● Job: Go line by line through the records and tally those that include "janvier". Respond with the tally only.
:::::
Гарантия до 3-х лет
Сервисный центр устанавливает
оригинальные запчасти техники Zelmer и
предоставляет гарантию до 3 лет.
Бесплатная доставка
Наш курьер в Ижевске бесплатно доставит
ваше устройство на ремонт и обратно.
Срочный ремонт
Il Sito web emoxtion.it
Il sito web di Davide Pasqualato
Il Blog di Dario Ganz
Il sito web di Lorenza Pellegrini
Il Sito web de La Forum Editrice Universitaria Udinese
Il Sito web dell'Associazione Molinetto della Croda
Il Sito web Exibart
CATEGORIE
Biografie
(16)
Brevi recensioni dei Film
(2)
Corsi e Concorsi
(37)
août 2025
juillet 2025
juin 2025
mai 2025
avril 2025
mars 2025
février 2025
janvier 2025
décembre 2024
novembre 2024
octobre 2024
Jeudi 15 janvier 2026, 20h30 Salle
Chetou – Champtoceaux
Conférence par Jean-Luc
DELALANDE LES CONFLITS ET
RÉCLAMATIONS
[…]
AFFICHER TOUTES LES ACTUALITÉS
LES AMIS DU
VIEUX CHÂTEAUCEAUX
:::::
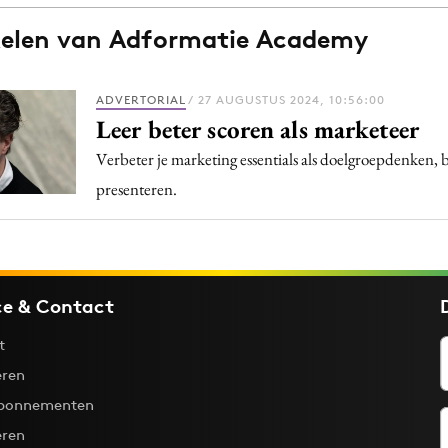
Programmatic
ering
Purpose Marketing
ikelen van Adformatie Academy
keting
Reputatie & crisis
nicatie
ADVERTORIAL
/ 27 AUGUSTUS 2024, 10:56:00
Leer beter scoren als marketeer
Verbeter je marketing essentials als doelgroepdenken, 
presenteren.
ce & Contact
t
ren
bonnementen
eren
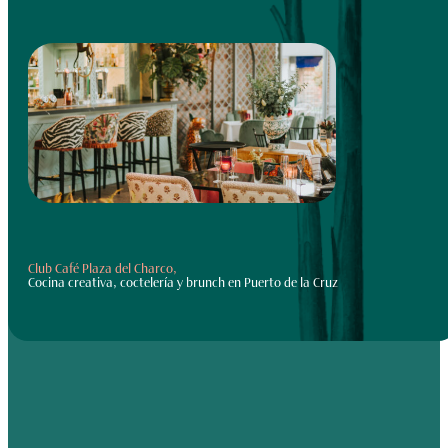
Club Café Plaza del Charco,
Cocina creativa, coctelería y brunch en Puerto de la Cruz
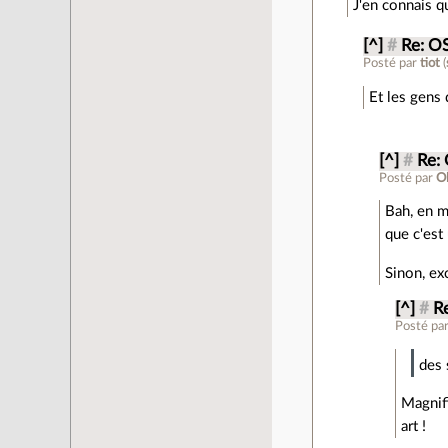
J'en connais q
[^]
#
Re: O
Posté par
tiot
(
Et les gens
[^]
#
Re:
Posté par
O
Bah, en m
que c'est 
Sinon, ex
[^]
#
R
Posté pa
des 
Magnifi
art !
:::::
● Solution to this task: 2